- [Task directions]: Only the count should appear in your answer: how many lines of the data below contain the word "пост"?
Data to examine START
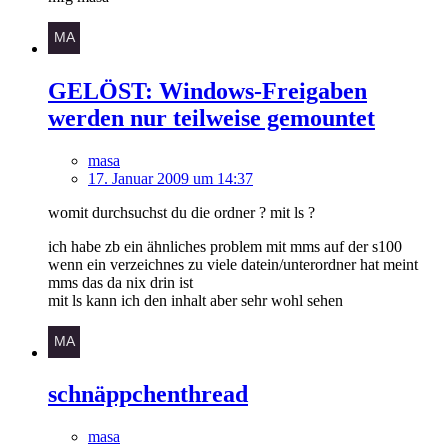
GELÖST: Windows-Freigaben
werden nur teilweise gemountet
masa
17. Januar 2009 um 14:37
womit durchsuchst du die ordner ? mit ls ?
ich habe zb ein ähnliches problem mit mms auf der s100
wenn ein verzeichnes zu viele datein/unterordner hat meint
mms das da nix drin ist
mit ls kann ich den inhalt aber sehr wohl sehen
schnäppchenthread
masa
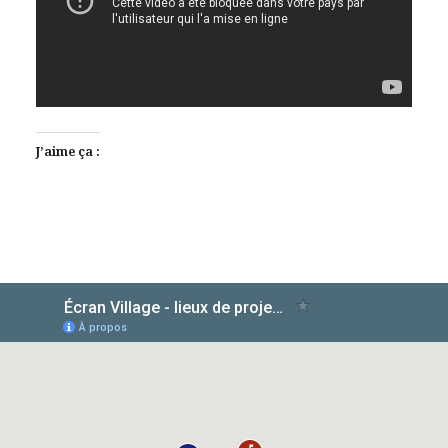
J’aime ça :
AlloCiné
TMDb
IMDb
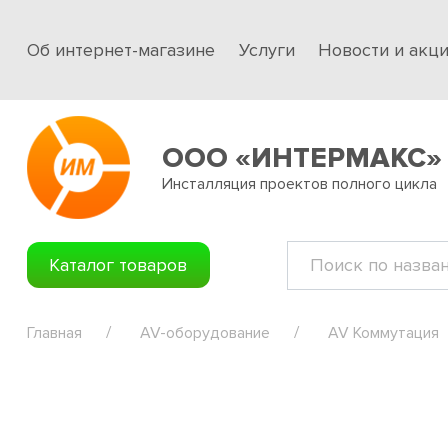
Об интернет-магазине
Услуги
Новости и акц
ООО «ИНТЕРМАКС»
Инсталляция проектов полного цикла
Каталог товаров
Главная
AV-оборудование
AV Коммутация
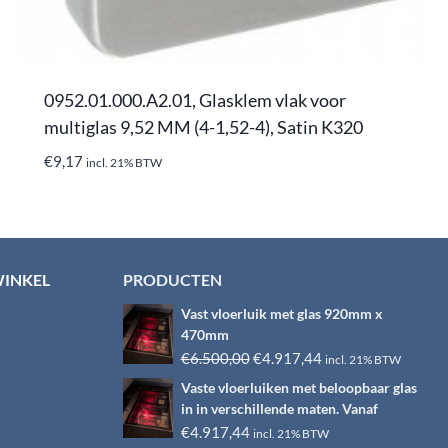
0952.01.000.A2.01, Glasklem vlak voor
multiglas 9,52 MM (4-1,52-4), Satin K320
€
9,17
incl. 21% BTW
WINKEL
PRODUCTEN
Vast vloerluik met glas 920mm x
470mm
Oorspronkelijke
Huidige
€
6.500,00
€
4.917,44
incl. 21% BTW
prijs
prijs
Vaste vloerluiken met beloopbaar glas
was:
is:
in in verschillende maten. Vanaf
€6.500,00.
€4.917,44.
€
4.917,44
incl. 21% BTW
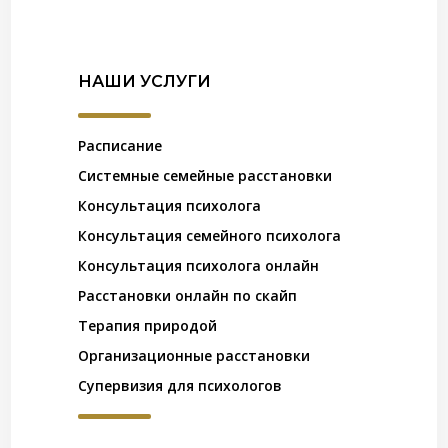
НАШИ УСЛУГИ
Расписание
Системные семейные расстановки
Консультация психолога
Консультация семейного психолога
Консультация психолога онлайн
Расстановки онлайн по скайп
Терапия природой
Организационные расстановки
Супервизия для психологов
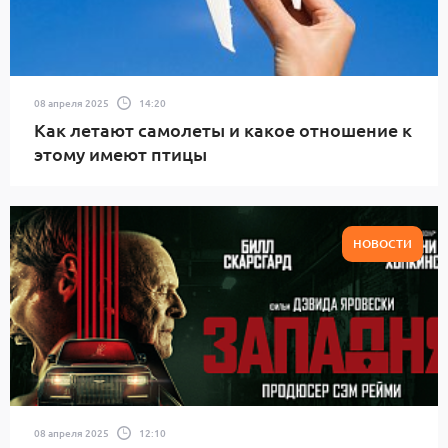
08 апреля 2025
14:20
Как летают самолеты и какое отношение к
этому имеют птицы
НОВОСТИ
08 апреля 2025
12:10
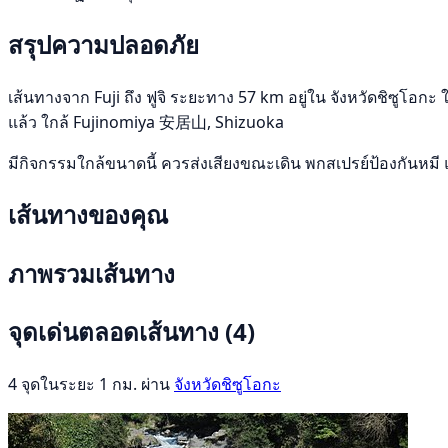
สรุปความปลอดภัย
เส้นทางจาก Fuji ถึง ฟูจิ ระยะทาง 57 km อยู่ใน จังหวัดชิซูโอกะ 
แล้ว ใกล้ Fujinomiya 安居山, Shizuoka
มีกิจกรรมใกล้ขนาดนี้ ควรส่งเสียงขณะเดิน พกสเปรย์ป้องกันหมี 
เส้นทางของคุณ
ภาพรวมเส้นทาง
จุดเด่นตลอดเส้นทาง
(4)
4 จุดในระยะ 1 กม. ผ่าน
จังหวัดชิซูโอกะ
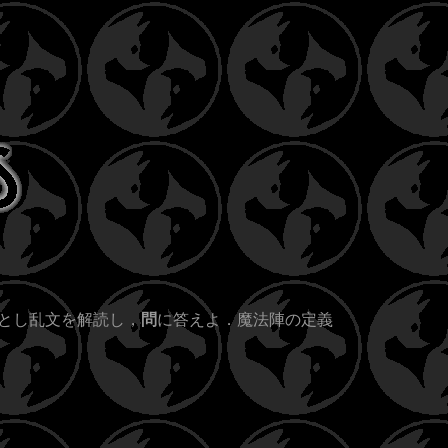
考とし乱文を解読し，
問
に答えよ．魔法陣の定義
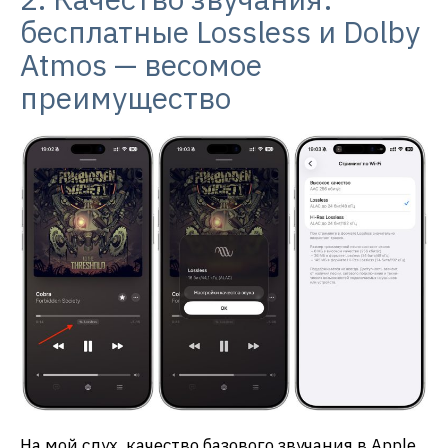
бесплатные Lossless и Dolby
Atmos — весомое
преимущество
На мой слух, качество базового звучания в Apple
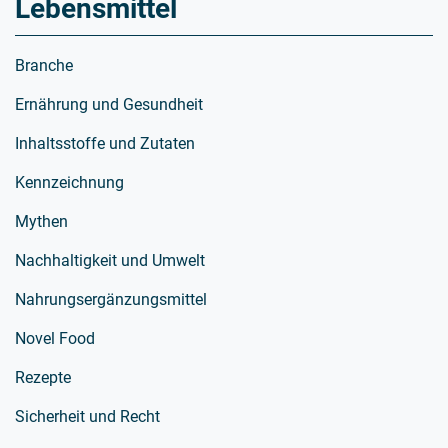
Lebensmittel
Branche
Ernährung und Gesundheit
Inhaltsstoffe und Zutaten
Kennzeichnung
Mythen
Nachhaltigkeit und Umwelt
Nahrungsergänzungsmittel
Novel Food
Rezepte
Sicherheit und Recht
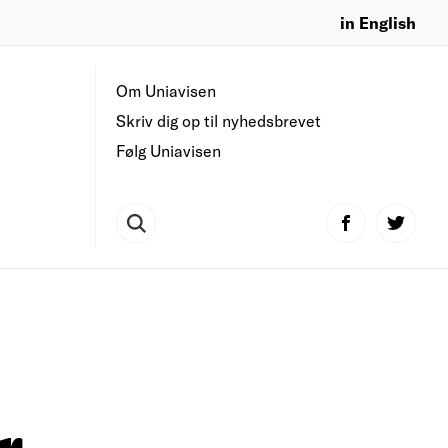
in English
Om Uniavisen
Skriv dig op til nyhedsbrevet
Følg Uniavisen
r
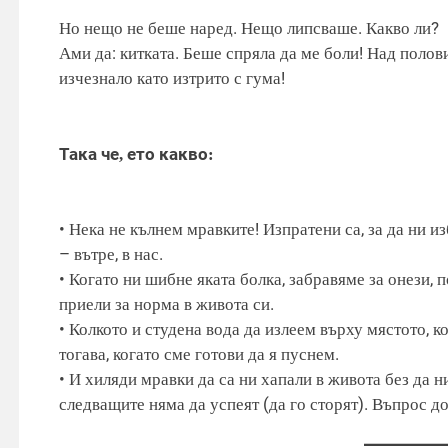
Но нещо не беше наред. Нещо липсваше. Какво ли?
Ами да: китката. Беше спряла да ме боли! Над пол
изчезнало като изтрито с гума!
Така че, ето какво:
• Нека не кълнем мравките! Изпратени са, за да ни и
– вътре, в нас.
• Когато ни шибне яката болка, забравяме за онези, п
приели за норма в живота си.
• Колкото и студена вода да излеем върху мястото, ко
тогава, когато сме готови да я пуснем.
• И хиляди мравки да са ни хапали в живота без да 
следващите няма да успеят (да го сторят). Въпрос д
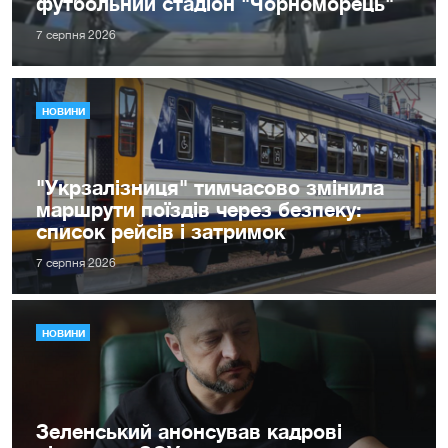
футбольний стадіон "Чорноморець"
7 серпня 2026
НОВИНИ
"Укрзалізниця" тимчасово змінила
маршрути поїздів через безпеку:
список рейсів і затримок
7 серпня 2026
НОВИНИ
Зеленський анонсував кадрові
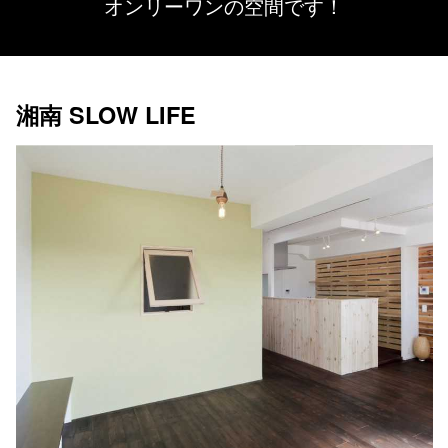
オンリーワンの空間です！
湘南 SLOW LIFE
Data to examine END
Data to examine START
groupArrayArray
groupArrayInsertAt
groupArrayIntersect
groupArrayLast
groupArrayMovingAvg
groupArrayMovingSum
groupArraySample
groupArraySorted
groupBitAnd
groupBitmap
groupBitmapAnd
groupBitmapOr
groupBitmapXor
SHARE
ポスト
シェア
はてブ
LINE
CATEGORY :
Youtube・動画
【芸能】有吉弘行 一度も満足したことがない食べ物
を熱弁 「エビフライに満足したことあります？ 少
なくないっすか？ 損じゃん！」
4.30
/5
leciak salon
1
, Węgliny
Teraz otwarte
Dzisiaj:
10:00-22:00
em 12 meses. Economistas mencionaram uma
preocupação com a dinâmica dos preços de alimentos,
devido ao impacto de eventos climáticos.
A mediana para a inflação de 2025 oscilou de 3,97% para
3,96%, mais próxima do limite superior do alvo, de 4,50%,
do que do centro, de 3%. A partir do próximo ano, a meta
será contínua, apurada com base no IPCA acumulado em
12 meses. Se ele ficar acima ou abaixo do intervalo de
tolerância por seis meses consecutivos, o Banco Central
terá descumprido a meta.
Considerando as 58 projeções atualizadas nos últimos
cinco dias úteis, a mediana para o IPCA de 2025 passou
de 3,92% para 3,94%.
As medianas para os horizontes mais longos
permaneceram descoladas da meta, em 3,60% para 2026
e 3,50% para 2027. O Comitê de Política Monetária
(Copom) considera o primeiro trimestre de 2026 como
Data to examine END
Data to examine START
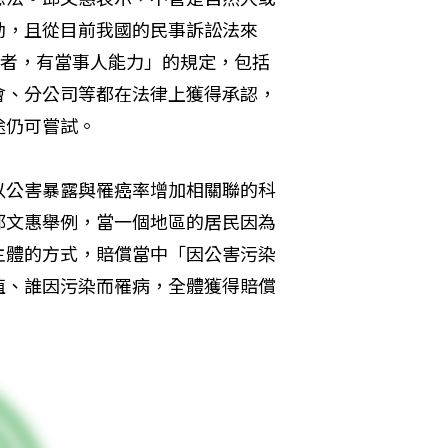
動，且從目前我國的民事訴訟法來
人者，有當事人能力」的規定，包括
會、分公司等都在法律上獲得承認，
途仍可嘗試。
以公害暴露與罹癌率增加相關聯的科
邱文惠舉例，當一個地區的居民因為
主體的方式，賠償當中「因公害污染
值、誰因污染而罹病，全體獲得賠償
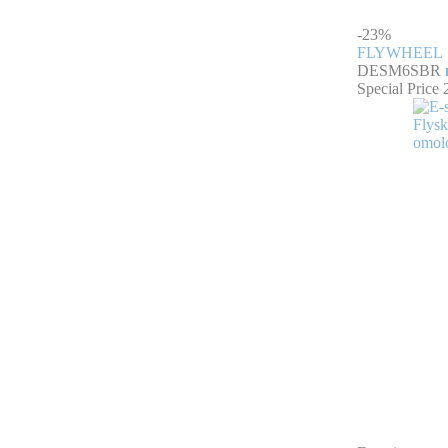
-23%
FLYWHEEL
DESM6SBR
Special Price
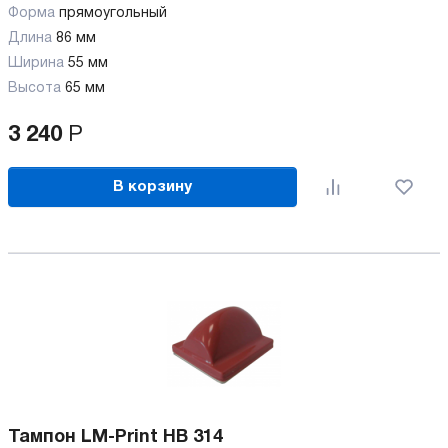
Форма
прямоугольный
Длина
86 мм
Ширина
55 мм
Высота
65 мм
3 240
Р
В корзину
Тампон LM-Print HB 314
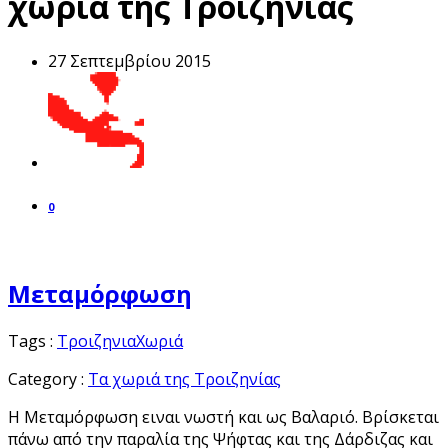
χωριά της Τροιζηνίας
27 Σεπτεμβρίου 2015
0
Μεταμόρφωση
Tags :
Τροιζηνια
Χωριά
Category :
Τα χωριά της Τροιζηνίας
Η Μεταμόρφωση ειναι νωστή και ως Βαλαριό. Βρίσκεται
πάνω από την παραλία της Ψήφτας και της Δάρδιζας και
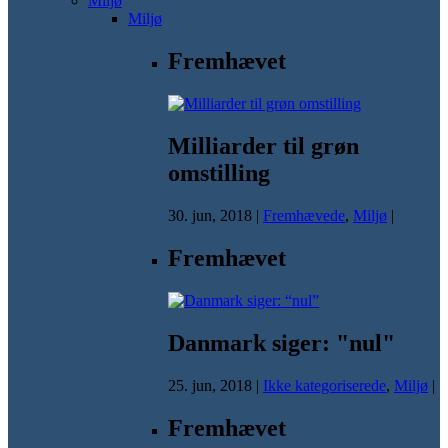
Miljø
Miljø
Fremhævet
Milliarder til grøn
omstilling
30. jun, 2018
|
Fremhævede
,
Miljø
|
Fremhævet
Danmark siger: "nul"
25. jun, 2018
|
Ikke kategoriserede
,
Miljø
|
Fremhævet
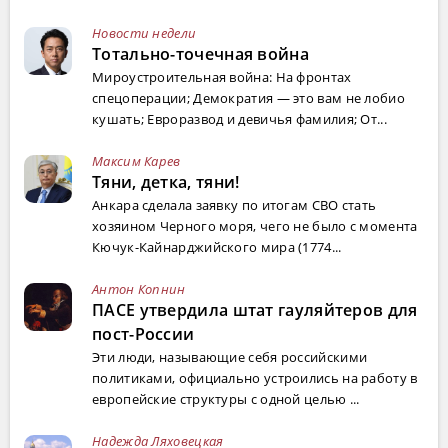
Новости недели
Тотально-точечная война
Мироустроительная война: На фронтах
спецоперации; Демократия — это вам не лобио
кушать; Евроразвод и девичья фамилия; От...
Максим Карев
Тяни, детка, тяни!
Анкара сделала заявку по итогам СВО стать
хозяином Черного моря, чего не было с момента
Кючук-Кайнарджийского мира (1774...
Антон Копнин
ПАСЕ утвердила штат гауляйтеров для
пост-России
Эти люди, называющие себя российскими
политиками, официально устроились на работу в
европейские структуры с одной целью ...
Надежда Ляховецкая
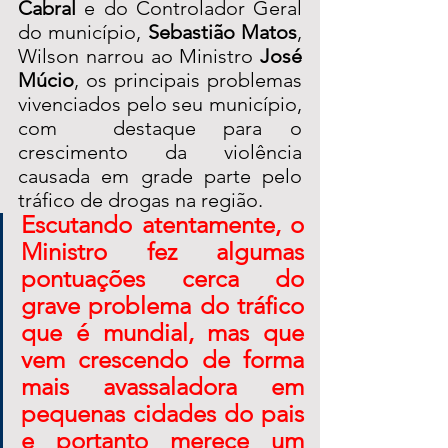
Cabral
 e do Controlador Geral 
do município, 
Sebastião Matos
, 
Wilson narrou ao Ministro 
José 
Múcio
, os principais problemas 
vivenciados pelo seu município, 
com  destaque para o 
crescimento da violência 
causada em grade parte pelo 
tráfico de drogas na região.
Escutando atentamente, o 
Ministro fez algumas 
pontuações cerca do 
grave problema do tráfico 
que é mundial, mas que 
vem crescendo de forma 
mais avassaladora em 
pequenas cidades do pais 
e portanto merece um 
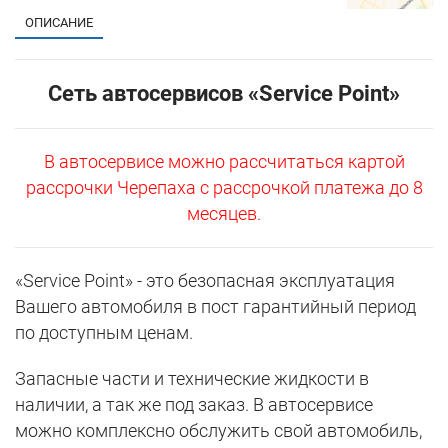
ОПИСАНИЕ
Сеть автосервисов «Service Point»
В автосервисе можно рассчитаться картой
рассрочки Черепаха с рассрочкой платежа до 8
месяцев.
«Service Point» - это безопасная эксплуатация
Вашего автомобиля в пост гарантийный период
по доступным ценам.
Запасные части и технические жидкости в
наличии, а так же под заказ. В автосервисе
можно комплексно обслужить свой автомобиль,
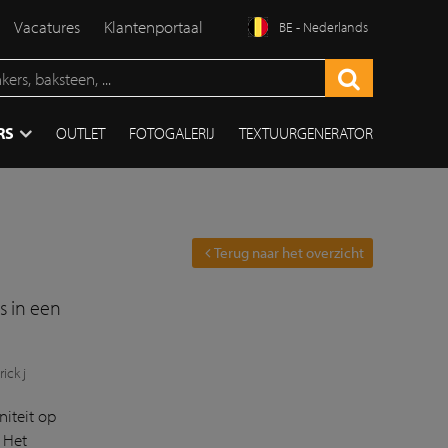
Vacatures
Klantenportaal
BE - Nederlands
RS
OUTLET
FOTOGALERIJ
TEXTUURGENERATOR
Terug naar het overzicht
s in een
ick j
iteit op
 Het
Data to examine END
- [Response]: 2